0.3 — Anatomia de uma requisição HTTP (o coração de tudo)

Toda interação na web é um par requisição → resposta. Se você entender as partes, entende 80% do curso. Vamos dissecar.

A REQUISIÇÃO (o que o cliente manda)

POST /api/leads HTTP/1.1                 ← (1) linha inicial: MÉTODO + CAMINHO + versão
Host: feed-monetizacao.exemplo.dev        ← (2) cabeçalhos (headers): metadados
Content-Type: application/json
Authorization: Bearer eyJhbGci...
Cookie: cms_token=eyJhbGci...
                                          ← (linha em branco separa cabeçalho do corpo)
{"name":"João","whatsapp":"5511999998888"} ← (3) corpo (body): os dados enviados

(1) Método — o verbo, diz a intenção:

Método Intenção Analogia Muda dados?
GET ler algo "me mostra o cardápio" Não
POST criar algo "quero fazer um pedido novo" Sim
PUT / PATCH alterar algo existente "muda meu pedido" Sim
DELETE apagar algo "cancela meu pedido" Sim (destrutivo!)

É por isso que o semáforo de segurança do seu tutorial funciona: GET é 🟢 verde (só lê), POST é 🟡 amarelo (cria), DELETE é 🔴 vermelho (destrói). O método já diz o risco.

(1) Caminho (path)onde: /api/leads é o "endereço" dentro do site. Cada caminho é um endpoint (um ponto de entrada da aplicação). O conjunto de todos os endpoints é a superfície de ataque — quanto mais portas, mais lugares para testar.

(2) Cabeçalhos (headers)metadados do pedido: quem você diz ser, que formato manda, que idioma prefere. Dois são cruciais para segurança:

  • Authorization: Bearer <token> — sua "credencial" (veja 0.7).
  • Cookie: ... — dado que o navegador guarda e reenvia automaticamente (veja 0.6).

(3) Corpo (body) — os dados de fato, normalmente em JSON (veja 0.8). Só POST/PUT/PATCH costumam ter corpo.

A RESPOSTA (o que o servidor devolve)

HTTP/1.1 201 Created                      ← (1) código de status
Content-Type: application/json            ← (2) cabeçalhos da resposta
Set-Cookie: cms_token=...; HttpOnly       
                                          
{"success":true,"id":"abc-123"}           ← (3) corpo da resposta

(1) Código de status — um número de 3 dígitos que resume o que aconteceu. Você precisa decorar estas famílias:

Faixa Significa Exemplos que importam
2xx Deu certo 200 OK (leu), 201 Created (criou)
3xx Redirecionamento 301/302 (vá para outro lugar), 307
4xx Você errou / foi barrado 400 (pedido inválido), 401 (sem login), 403 (proibido), 404 (não existe), 405 (método errado), 429 (rate limit — bom!)
5xx O servidor errou 500 (erro interno — às vezes é o achado!), 502/503 (caiu)

A leitura de segurança do status é contextual. Um 200 no feed público é ótimo. Um 200 num endpoint de admin que deveria pedir login é um achado crítico — o sistema deixou você entrar sem credencial. Mesmo número, significados opostos.

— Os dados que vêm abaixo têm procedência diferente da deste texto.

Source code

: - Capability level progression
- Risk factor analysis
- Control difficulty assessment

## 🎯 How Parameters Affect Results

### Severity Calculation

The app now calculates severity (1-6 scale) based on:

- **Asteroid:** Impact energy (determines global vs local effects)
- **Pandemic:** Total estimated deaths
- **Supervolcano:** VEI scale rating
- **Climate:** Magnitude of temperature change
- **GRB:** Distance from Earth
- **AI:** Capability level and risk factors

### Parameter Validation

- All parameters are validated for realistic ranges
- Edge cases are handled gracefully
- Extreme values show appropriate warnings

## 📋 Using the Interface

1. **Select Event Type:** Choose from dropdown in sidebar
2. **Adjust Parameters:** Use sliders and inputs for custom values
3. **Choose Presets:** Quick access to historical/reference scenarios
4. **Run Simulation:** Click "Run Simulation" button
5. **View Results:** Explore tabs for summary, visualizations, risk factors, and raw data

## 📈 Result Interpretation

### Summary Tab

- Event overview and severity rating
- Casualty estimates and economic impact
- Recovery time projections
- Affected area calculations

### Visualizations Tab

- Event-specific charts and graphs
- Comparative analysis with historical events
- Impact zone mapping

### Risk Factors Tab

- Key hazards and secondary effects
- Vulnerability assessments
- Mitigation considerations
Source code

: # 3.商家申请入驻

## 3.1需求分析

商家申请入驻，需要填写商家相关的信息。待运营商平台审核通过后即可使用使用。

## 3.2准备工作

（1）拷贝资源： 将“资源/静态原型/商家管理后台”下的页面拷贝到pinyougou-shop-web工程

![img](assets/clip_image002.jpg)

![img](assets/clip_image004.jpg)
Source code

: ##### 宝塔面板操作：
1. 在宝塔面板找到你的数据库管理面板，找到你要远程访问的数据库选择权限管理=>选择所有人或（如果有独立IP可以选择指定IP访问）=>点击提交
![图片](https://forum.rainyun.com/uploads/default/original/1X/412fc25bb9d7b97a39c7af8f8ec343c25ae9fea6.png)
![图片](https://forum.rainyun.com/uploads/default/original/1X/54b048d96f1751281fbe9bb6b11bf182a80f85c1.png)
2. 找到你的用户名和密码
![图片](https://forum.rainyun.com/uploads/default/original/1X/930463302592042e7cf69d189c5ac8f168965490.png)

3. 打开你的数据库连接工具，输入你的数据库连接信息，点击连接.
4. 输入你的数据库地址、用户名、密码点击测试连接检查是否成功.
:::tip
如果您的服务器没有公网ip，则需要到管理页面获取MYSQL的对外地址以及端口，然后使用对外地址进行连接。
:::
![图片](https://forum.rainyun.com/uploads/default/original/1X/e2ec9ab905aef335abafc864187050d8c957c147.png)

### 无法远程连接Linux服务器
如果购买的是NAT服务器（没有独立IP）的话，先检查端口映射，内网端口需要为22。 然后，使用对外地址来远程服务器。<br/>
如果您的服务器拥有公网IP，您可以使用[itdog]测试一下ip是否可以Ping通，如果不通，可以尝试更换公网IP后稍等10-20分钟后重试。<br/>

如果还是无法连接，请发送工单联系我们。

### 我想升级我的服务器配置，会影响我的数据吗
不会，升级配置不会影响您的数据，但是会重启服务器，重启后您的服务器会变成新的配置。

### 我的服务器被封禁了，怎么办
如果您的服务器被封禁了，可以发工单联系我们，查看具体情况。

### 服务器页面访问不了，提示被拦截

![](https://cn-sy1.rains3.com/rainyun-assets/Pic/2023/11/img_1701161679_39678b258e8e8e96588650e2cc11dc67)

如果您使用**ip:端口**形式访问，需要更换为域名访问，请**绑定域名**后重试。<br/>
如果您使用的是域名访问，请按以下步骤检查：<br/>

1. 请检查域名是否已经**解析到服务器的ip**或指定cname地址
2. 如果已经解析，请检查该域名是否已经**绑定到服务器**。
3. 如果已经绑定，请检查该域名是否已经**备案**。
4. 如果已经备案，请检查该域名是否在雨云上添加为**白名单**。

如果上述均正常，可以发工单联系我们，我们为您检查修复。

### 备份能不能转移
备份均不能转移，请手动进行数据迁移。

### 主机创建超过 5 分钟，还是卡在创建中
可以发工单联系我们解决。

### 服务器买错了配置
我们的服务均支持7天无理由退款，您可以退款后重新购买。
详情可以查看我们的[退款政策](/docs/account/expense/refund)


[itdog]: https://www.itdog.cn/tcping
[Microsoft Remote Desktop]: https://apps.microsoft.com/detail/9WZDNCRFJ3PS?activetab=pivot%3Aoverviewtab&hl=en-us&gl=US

É por isso que "qualquer 200 em endpoint protegido = achado" (do seu Ex. 2).

(2) Cabeçalhos da resposta — aqui moram várias defesas (CSP, HSTS, X-Frame-Options) e vários vazamentos (x-powered-by: Next.js conta ao atacante qual tecnologia você usa → ele busca falhas dessa tecnologia). Você vai aprender a ler isso no Ex. 1.

(3) Corpo da resposta — o conteúdo: a página HTML, ou o JSON com os dados.

🎯 Fixe: requisição = método + caminho + cabeçalhos + corpo. Resposta = status + cabeçalhos + corpo. Toda ferramenta (curl, Burp, navegador) só manipula essas 8 coisas. Domine-as e nada mais te assusta.